A coalition of farmers, consumers, and environmentalists, led by the
Center for Food Safety filed suit last year, alleging biotech alfalfa
could create super weeds resistant to herbicide, hurt production of
organic dairy and beef products, and could cause farmers to lose
export business due to risks of contamination to natural and organic
alfalfa.

The suit also alleged that contamination of conventionally grown
alfalfa could force farmers to pay for Monsanto's patented gene
technology whether they wanted it or not.

Alfalfa, a perennial plant cross-pollinated by bees and wind, is
among the most widely grown crops in the United States, along with
corn, soybeans, and wheat.

Judge Breyer said the parties in the case should propose remedies to
him by Feb. 26. Rostov said the plaintiffs would ask the court for an
injunction against future seed sales or plantings of the biotech
alfalfa.

The defendants in the case are Secretary of Agriculture Mike Johanns,
Animal Plant Health Inspection Service (APHIS) Administrator Ron
Dehaven and Environmental Protection Agency administrator Steve Johnson.

Monsanto, which is not a named defendant, said it disagreed with the
alfalfa finding.

"Monsanto stands behind the human health and environmental safety of
Roundup Ready Alfalfa," spokeswoman Lori Fisher said. "Numerous
regulatory agencies around the world, including Canada, have
confirmed the environmental safety of Roundup Ready alfalfa.

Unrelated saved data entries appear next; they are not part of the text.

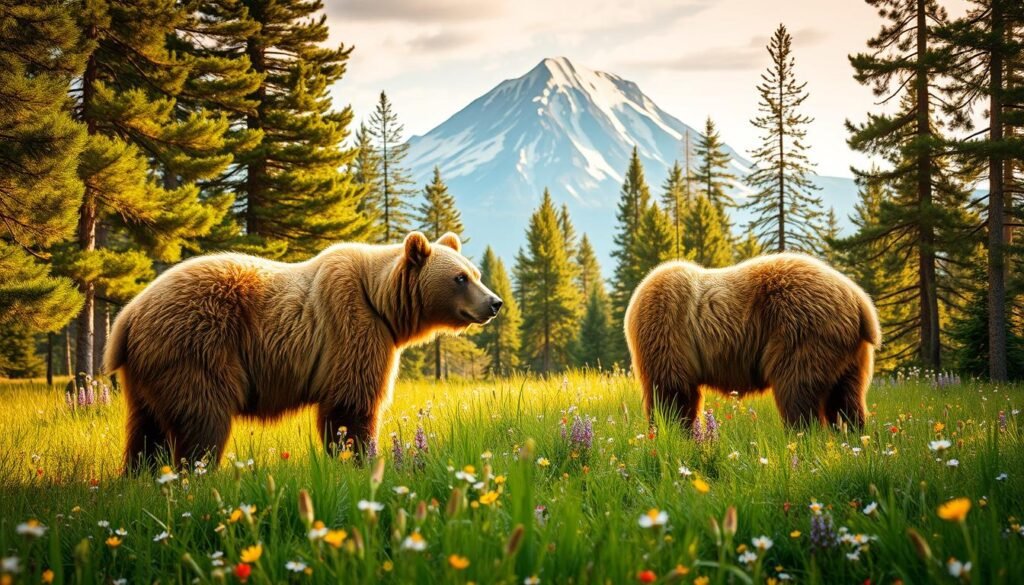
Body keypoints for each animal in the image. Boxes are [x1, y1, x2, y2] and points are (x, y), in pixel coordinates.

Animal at [104, 231, 502, 472]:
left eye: (476, 273)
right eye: (460, 278)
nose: (495, 302)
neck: (382, 303)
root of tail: (128, 316)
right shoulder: (353, 327)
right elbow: (352, 406)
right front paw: (360, 458)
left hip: (149, 373)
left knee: (146, 430)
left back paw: (140, 477)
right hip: (196, 348)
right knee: (202, 420)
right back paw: (198, 474)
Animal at [624, 253, 881, 430]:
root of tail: (860, 301)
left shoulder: (665, 328)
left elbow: (671, 393)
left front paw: (669, 432)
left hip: (803, 332)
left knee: (797, 392)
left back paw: (800, 437)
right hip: (850, 357)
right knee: (846, 401)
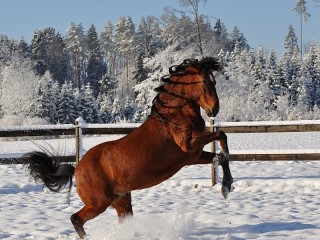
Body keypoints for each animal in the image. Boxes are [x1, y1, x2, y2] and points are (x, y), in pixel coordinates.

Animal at [22, 57, 232, 239]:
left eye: (214, 81)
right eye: (205, 82)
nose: (214, 109)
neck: (173, 115)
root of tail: (77, 169)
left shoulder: (193, 156)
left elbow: (220, 156)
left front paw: (226, 186)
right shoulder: (188, 144)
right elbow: (221, 135)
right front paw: (226, 184)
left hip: (121, 201)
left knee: (122, 221)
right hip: (99, 202)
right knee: (76, 219)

We are
currently reviewing our legal options regarding this matter."

A spokeswoman for APHIS said the service was examining both court
rulings. "We are very committed to protecting the environment and we
do take compliance with environmental regulations seriously," said
Rachel Iadicicco.

The ruling on alfalfa follows a Feb. 5 court ruling that was also
critical of the USDA. That case involves field tests approved for
bentgrass genetically modified to resist Monsanto's Roundup herbicide
in a collaboration between Monsanto and The Scotts Co. Bentgrass is
commonly used on lawns, athletic fields and golf courses.

U.S. District Judge Henry Kennedy for the District of Columbia said
there is "substantial evidence that the field tests may have had the
potential to affect significantly the quality of the human
environment." He said USDA could not process any further field test
permits without conducting a more thorough review.

Kennedy said USDA's APHIS failed to adequately consider whether the
field tests could harm the environment.